Também detectou erros em relação à forma como foi morta a secretária de Humberto Delgado, Arajaryr Campos, cuja morte foi praticamente ignorada no processo?
Relativamente à morte de Arajaryr Campos, o processo não foi conclusivo, porque o cadáver de Arajaryr Campos sofreu diversas mutilações naturais, inclusive animais que lhe devoraram partes significativas do cadáver, incluindo as lesões mortais. O cadáver de Humberto Delgado também tinha sido mutilado por agentes naturais, mas não foi tanto como o de Arajaryr Campos.

Anos mais tarde, Rosa Casaco dá uma entrevista ao Expresso. Como vê essa entrevista?
Rosa Casaco teve uma vez mais a oportunidade de expor as suas efabulações e mentiras deliberadas sobre o que tinha acontecido realmente em Espanha. Não condeno jornalistas por darem a voz a uma pessoa que tem o lugar na história de Portugal que tem Rosa Casaco, que foi o chefe da brigada que assassinou Humberto Delgado. É uma oportunidade jornalística que não sei por que critérios se poderia descartar. Compreendo isso perfeitamente.

Por que razão acha que o Tribunal de Santa Clara teve a posição que teve em 1981?
Eu não tenho dúvidas em afirmar que foi por convicção salazarista por parte dos juízes que compunham aquele colectivo de juízes daquele tribunal militar.

Mas tem provas concretas do que diz?
É a questão mais delicada que me pode colocar. Eu não vou dizer os nomes deles, está no meu livro. Mas sei por fonte segura que pelo menos em relação a um deles isso era assim, a convicção salazarista, um juiz que teve um papel muito protagonista dentro do colectivo. Aquilo que me leva a afirmar - mais do que a própria documentação, porque é evidente que não vamos encontrar em nenhum documento escrito “este senhor era salazarista - é uma leitura política daquele processo. E ela só me pode levar a esta conclusão, que é uma conclusão também histórica, mas é-o através de uma leitura política.

Como estudioso da vida de Humberto Delgado, o que correu mal em 1962 no assalto ao quartel de Beja?
Foram muitas coisas. Mas do prisma de Humberto Delgado, uma das coisas que correram pior foi a própria escolha do Regimento de Infantaria de Beja como cenário do arranque militar. Outra das dificuldades foi a própria entrada de Humberto Delgado em Portugal em cima do acontecimento.

Ele entra pelo Sul, vindo do Norte de África.
Sim. E quando ele sabe que é Beja, para um general, um estratego, era a pior escolha possível para criar a primeira zona libertada em Portugal e para fazer um arranque. Foi um erro do ponto de vista militar. E o que correu pessimamente, foi no próprio quartel de Beja, o comandante dar um tiro em Varela Gomes, que chefiava a ala militar da revolta.

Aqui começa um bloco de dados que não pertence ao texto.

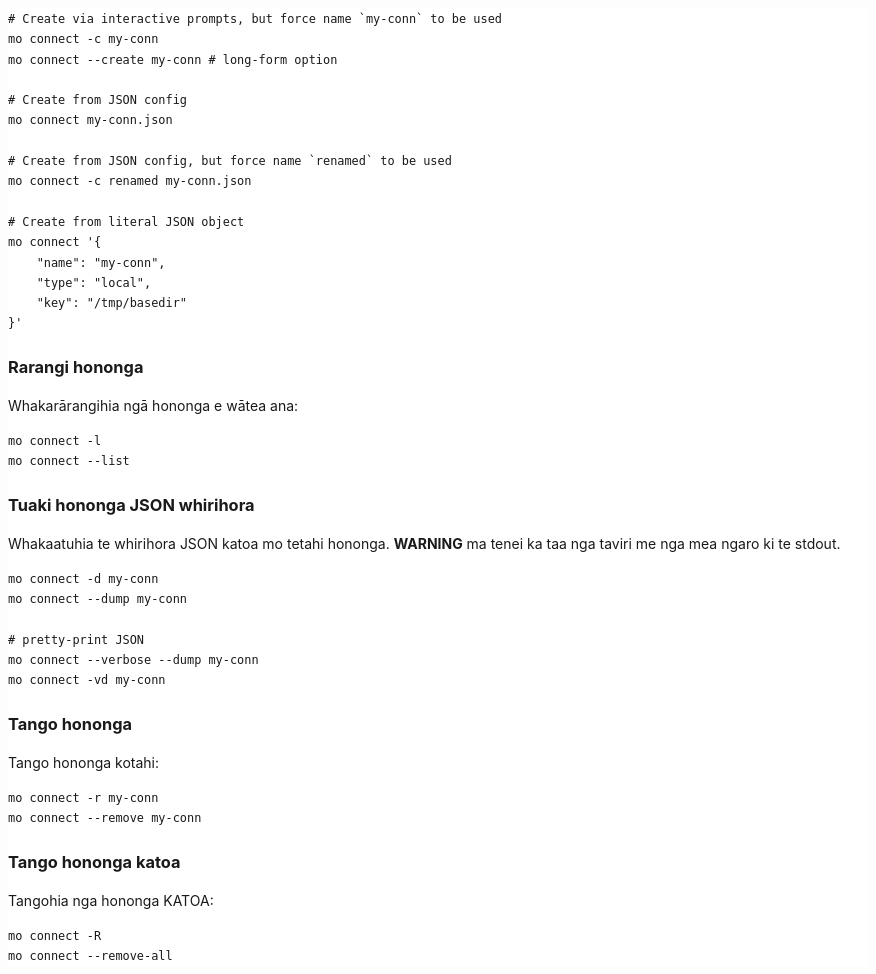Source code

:     # Create via interactive prompts, but force name `my-conn` to be used
    mo connect -c my-conn
    mo connect --create my-conn # long-form option

    # Create from JSON config
    mo connect my-conn.json

    # Create from JSON config, but force name `renamed` to be used
    mo connect -c renamed my-conn.json

    # Create from literal JSON object
    mo connect '{
        "name": "my-conn",
        "type": "local",
        "key": "/tmp/basedir"
    }'

 ### Rarangi hononga
 Whakarārangihia ngā hononga e wātea ana:

    mo connect -l
    mo connect --list

 ### Tuaki hononga JSON whirihora
 Whakaatuhia te whirihora JSON katoa mo tetahi hononga. **WARNING** ma tenei ka taa nga taviri me nga mea ngaro ki te stdout.

    mo connect -d my-conn
    mo connect --dump my-conn

    # pretty-print JSON
    mo connect --verbose --dump my-conn
    mo connect -vd my-conn

 ### Tango hononga
 Tango hononga kotahi:

    mo connect -r my-conn
    mo connect --remove my-conn

 ### Tango hononga katoa
 Tangohia nga hononga KATOA:

    mo connect -R
    mo connect --remove-all
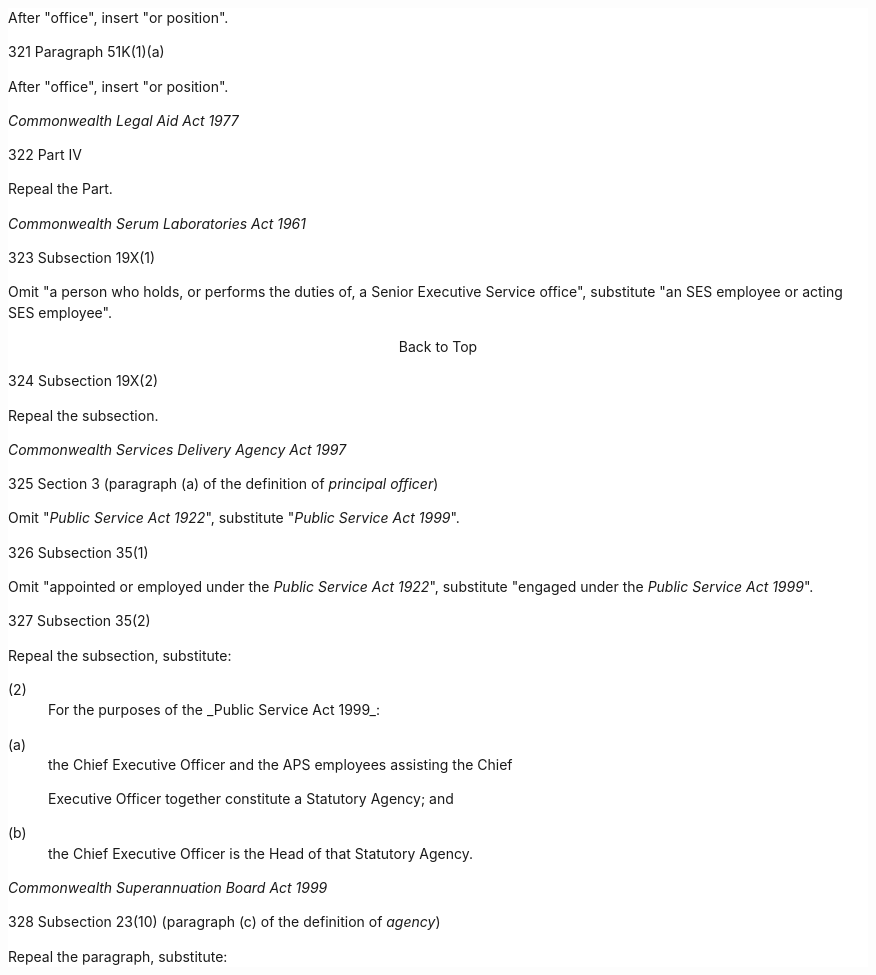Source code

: After "office", insert "or position".

321  Paragraph 51K(1)(a)

After "office", insert "or position". 

_Commonwealth Legal Aid Act 1977_

322  Part IV

Repeal the Part. 

_Commonwealth Serum Laboratories Act 1961_

323  Subsection 19X(1)

Omit "a person who holds, or performs the duties of, a Senior Executive Service office", substitute "an SES employee or acting SES employee".

<center>Back to Top</center>

324  Subsection 19X(2)

Repeal the subsection. 

_Commonwealth Services Delivery Agency Act 1997_

325  Section 3 (paragraph (a) of the definition of _principal officer_)

Omit "_Public Service Act 1922_", substitute "_Public Service Act 1999_".

326  Subsection 35(1)

Omit "appointed or employed under the _Public Service Act 1922_", substitute "engaged under the _Public Service Act 1999_".

327  Subsection 35(2)

Repeal the subsection, substitute:

<dl compact="">

<dt>(2)</dt><dd>For the purposes of the _Public Service Act 1999_:

</dd> </dl>

<dl compact=""><dl compact=""><dl compact="">

<dt>(a)</dt><dd>the Chief Executive Officer and the APS employees assisting the Chief

Executive Officer together constitute a Statutory Agency; and</dd>

<dt>(b)</dt><dd>the Chief Executive Officer is the Head of that Statutory Agency.

</dd>

</dl></dl></dl>

_Commonwealth Superannuation Board Act 1999_

328  Subsection 23(10) (paragraph (c) of the definition of _agency_)

Repeal the paragraph, substitute:

<dl compact=""><dl compact=""><dl compact="">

E em Argel o que correu mal? Humberto Delgado era uma pessoa difícil?
É, mas isso não explica por que é que as coisas correram mal. A verdadeira razão de fundo é o facto de Humberto Delgado, através da Frente Patriótica de Libertação Nacional, ter feito uma aliança com o PCP, que era para Humberto Delgado uma aliança estratégica no sentido de que todos os mecanismos seriam postos em movimento para preparar a revolta militar o mais rapidamente possível. Mas isso não era o verdadeiro objectivo do PCP. E as dificuldades começaram com Humberto Delgado em Argel, quando ele começou realmente a querer avançar, com a ajuda do Presidente, Ben Bella, que disponibilizou meios para fazer entrar Humberto Delgado em Portugal.

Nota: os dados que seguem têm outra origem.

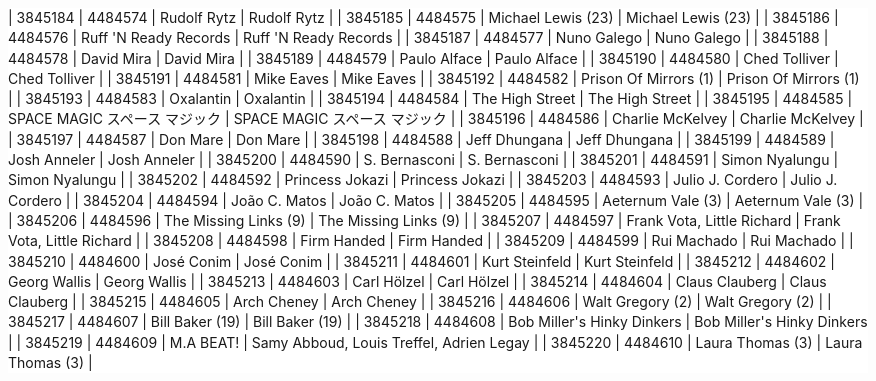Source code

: | 3845184 | 4484574 | Rudolf Rytz | Rudolf Rytz |
| 3845185 | 4484575 | Michael Lewis (23) | Michael Lewis (23) |
| 3845186 | 4484576 | Ruff 'N Ready Records | Ruff 'N Ready Records |
| 3845187 | 4484577 | Nuno Galego | Nuno Galego |
| 3845188 | 4484578 | David Mira | David Mira |
| 3845189 | 4484579 | Paulo Alface | Paulo Alface |
| 3845190 | 4484580 | Ched Tolliver | Ched Tolliver |
| 3845191 | 4484581 | Mike Eaves | Mike Eaves |
| 3845192 | 4484582 | Prison Of Mirrors (1) | Prison Of Mirrors (1) |
| 3845193 | 4484583 | Oxalantin | Oxalantin |
| 3845194 | 4484584 | The High Street | The High Street |
| 3845195 | 4484585 | SPACE MAGIC スペース マジック | SPACE MAGIC スペース マジック |
| 3845196 | 4484586 | Charlie McKelvey | Charlie McKelvey |
| 3845197 | 4484587 | Don Mare | Don Mare |
| 3845198 | 4484588 | Jeff Dhungana | Jeff Dhungana |
| 3845199 | 4484589 | Josh Anneler | Josh Anneler |
| 3845200 | 4484590 | S. Bernasconi | S. Bernasconi |
| 3845201 | 4484591 | Simon Nyalungu | Simon Nyalungu |
| 3845202 | 4484592 | Princess Jokazi | Princess Jokazi |
| 3845203 | 4484593 | Julio J. Cordero | Julio J. Cordero |
| 3845204 | 4484594 | João C. Matos | João C. Matos |
| 3845205 | 4484595 | Aeternum Vale (3) | Aeternum Vale (3) |
| 3845206 | 4484596 | The Missing Links (9) | The Missing Links (9) |
| 3845207 | 4484597 | Frank Vota, Little Richard | Frank Vota, Little Richard |
| 3845208 | 4484598 | Firm Handed | Firm Handed |
| 3845209 | 4484599 | Rui Machado | Rui Machado |
| 3845210 | 4484600 | José Conim | José Conim |
| 3845211 | 4484601 | Kurt Steinfeld | Kurt Steinfeld |
| 3845212 | 4484602 | Georg Wallis | Georg Wallis |
| 3845213 | 4484603 | Carl Hölzel | Carl Hölzel |
| 3845214 | 4484604 | Claus Clauberg | Claus Clauberg |
| 3845215 | 4484605 | Arch Cheney | Arch Cheney |
| 3845216 | 4484606 | Walt Gregory (2) | Walt Gregory (2) |
| 3845217 | 4484607 | Bill Baker (19) | Bill Baker (19) |
| 3845218 | 4484608 | Bob Miller's Hinky Dinkers | Bob Miller's Hinky Dinkers |
| 3845219 | 4484609 | M.A BEAT! | Samy Abboud, Louis Treffel, Adrien Legay |
| 3845220 | 4484610 | Laura Thomas (3) | Laura Thomas (3) |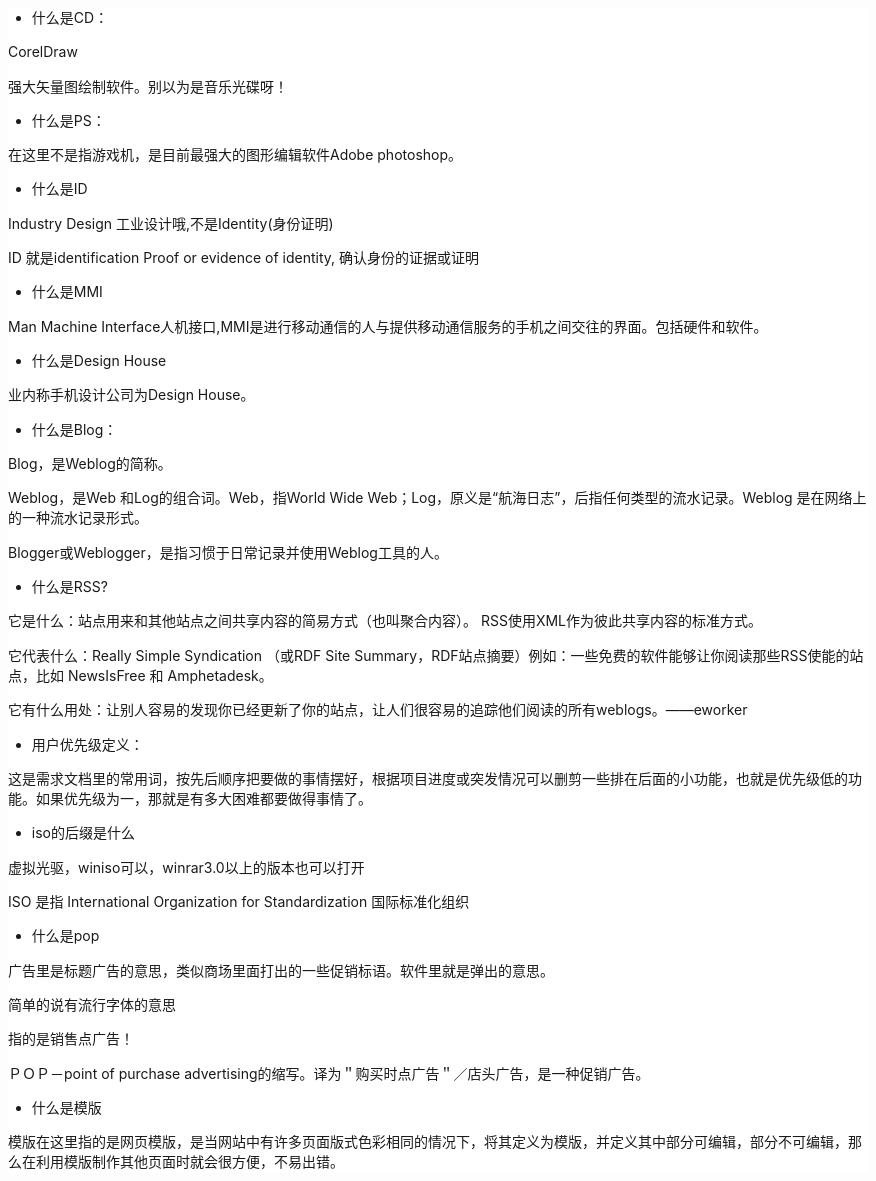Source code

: - 什么是CD：

CorelDraw

强大矢量图绘制软件。别以为是音乐光碟呀！

- 什么是PS：

在这里不是指游戏机，是目前最强大的图形编辑软件Adobe photoshop。

- 什么是ID

Industry Design 工业设计哦,不是Identity(身份证明)

ID 就是identification Proof or evidence of identity, 确认身份的证据或证明

- 什么是MMI

Man Machine Interface人机接口,MMI是进行移动通信的人与提供移动通信服务的手机之间交往的界面。包括硬件和软件。

- 什么是Design House

业内称手机设计公司为Design House。

- 什么是Blog：

Blog，是Weblog的简称。

Weblog，是Web 和Log的组合词。Web，指World Wide Web；Log，原义是“航海日志”，后指任何类型的流水记录。Weblog 是在网络上的一种流水记录形式。

Blogger或Weblogger，是指习惯于日常记录并使用Weblog工具的人。

- 什么是RSS?

它是什么：站点用来和其他站点之间共享内容的简易方式（也叫聚合内容）。 RSS使用XML作为彼此共享内容的标准方式。

它代表什么：Really Simple Syndication （或RDF Site Summary，RDF站点摘要）例如：一些免费的软件能够让你阅读那些RSS使能的站点，比如 NewsIsFree 和 Amphetadesk。

它有什么用处：让别人容易的发现你已经更新了你的站点，让人们很容易的追踪他们阅读的所有weblogs。——eworker

- 用户优先级定义：

这是需求文档里的常用词，按先后顺序把要做的事情摆好，根据项目进度或突发情况可以删剪一些排在后面的小功能，也就是优先级低的功能。如果优先级为一，那就是有多大困难都要做得事情了。

- iso的后缀是什么

虚拟光驱，winiso可以，winrar3.0以上的版本也可以打开

ISO 是指 International Organization for Standardization 国际标准化组织

- 什么是pop

广告里是标题广告的意思，类似商场里面打出的一些促销标语。软件里就是弹出的意思。

简单的说有流行字体的意思

指的是销售点广告！

ＰＯＰ－point of purchase advertising的缩写。译为＂购买时点广告＂／店头广告，是一种促销广告。

- 什么是模版

模版在这里指的是网页模版，是当网站中有许多页面版式色彩相同的情况下，将其定义为模版，并定义其中部分可编辑，部分不可编辑，那么在利用模版制作其他页面时就会很方便，不易出错。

Isso já anos depois de Beja.
Em 1964, para assumir ele directamente o comando de um regimento, que era aquilo que ele já em Beja queria, só a sua entrada atrasada não permitiu. A partir daí começaram todos os obstáculos a ser postos em cena por quem não se queria essa acção armada.

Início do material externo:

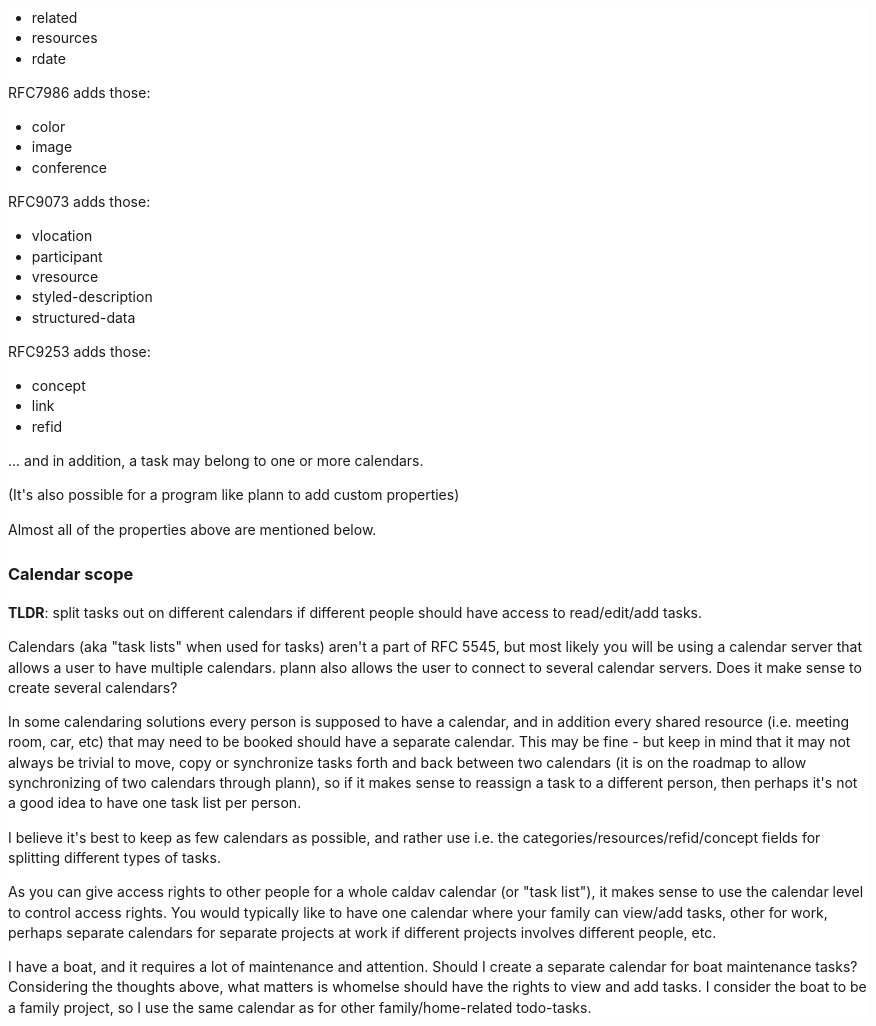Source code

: * related
* resources
* rdate

RFC7986 adds those:

* color
* image
* conference

RFC9073 adds those:

* vlocation
* participant
* vresource
* styled-description
* structured-data

RFC9253 adds those:

* concept
* link
* refid

... and in addition, a task may belong to one or more calendars.

(It's also possible for a program like plann to add custom properties)

Almost all of the properties above are mentioned below.


### Calendar scope

**TLDR**: split tasks out on different calendars if different people should have access to read/edit/add tasks.

Calendars (aka "task lists" when used for tasks) aren't a part of RFC 5545, but most likely you will be using a calendar server that allows a user to have multiple calendars.  plann also allows the user to connect to several calendar servers.  Does it make sense to create several calendars?

In some calendaring solutions every person is supposed to have a calendar, and in addition every shared resource (i.e. meeting room, car, etc) that may need to be booked should have a separate calendar.  This may be fine - but keep in mind that it may not always be trivial to move, copy or synchronize tasks forth and back between two calendars (it is on the roadmap to allow synchronizing of two calendars through plann), so if it makes sense to reassign a task to a different person, then perhaps it's not a good idea to have one task list per person.

I believe it's best to keep as few calendars as possible, and rather use i.e. the categories/resources/refid/concept fields for splitting different types of tasks.  

As you can give access rights to other people for a whole caldav calendar (or "task list"), it makes sense to use the calendar level to control access rights.  You would typically like to have one calendar where your family can view/add tasks, other for work, perhaps separate calendars for separate projects at work if different projects involves different people, etc.

I have a boat, and it requires a lot of maintenance and attention.  Should I create a separate calendar for boat maintenance tasks?  Considering the thoughts above, what matters is whomelse should have the rights to view and add tasks.  I consider the boat to be a family project, so I use the same calendar as for other family/home-related todo-tasks.
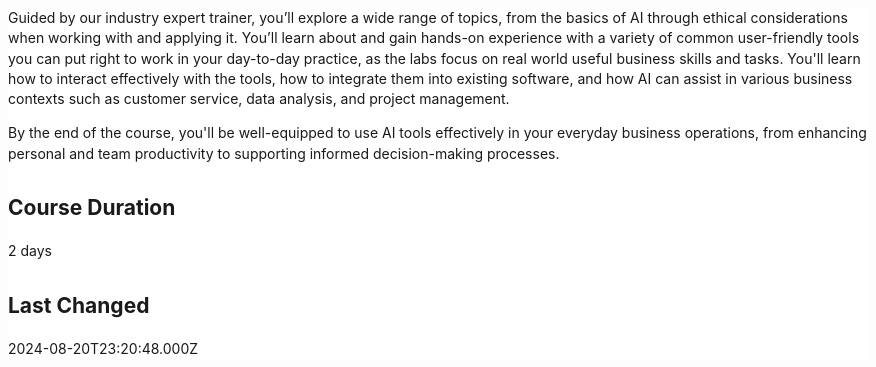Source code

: Guided by our industry expert trainer, you’ll explore a wide range of topics, from the basics of AI through ethical considerations when working with and applying it. You’ll learn about and gain hands-on experience with a variety of common user-friendly tools you can put right to work in your day-to-day practice, as the labs focus on real world useful business skills and tasks.  You'll learn how to interact effectively with the tools, how to integrate them into existing software, and how AI can assist in various business contexts such as customer service, data analysis, and project management.

By the end of the course, you'll be well-equipped to use AI tools effectively in your everyday business operations, from enhancing personal and team productivity to supporting informed decision-making processes.

## Course Duration
2 days

## Last Changed
2024-08-20T23:20:48.000Z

Como vê hoje essa posição do PCP?
É o problema trágico não apenas do PCP, mas de toda a oposição. Foi a verdadeira tragédia da oposição portuguesa. Era esse medo de envolvimento com o universo militar. Fazer aquilo que veio a ser feito com o 25 de Abril. Humberto Delgado foi o mais genuíno precursor do 25 de Abril que era o que ele queria. Já em 1958 aquilo que ele queria era fazer um 25 de Abril.

Nas eleições.
Durante a campanha, Humberto Delgado já sabia que aquilo ia ser uma fraude. E, portanto, ele já estava durante a campanha eleitoral a preparar uma revolta armada contra o regime. Ele é o verdadeiro percursor dessa ideia, mas ela por razões políticas, por razões de estatuto burguês, intelectual e outros, não estava na convicção da oposição portuguesa dos mais variados quadrantes. Apesar de ter muitos apoiantes e muitas pessoas que nunca o abandonaram até ao fim e que sempre acreditaram nele como o Presidente da transição para a democracia, havia os que tinham sempre medo quando Humberto Delgado vinha com as suas aventuras. E essa mentalidade foi fatal para a oposição portuguesa e isso é que arrastou a ditadura.

Qual a imagem que há hoje a reter de Humberto Delgado?
Sem dúvida alguma é a imagem do homem que estava disposto a dar a vida pela liberdade. Não porque ele tenha ido para a cilada de Badajoz a correr de peito para a bala. Ele não ia minimamente convencido que pudesse ir ao encontro da PIDE. Ele estava entusiasticamente confiante que ia ao encontro de oficiais dissidentes do regime. No entanto, toda esta ideia de preparar uma revolta militar contra o regime comportava riscos de vida, de prisão, de sangue. Isso é o que Humberto Delgado representa, é esse ponto de entrega, de risco de vida para dar a liberdade os portugueses. Por isso é que ele é tão incómodo ainda hoje para muitas pessoas, que sabem que durante a ditadura não estavam dispostas a isso e não queriam isso.

E no momento que o país vive, como é que essa imagem pode ser aproveitada?
Ao dizermos que Humberto Delgado estava disposto a dar a vida pela liberdade, dizemos que é um homem que tem um ideal e que é capaz de dizer que nos devemos sacrificar por um ideal. Ele foi um idealista, mas no melhor sentido da palavra, de que os sacrifícios são para ser tomados, não num espírito de passividade, mas num espírito de actividade, que devemos ser activos na maneira como nos sacrificamos por um ideal, corajosos e dispostos a riscos.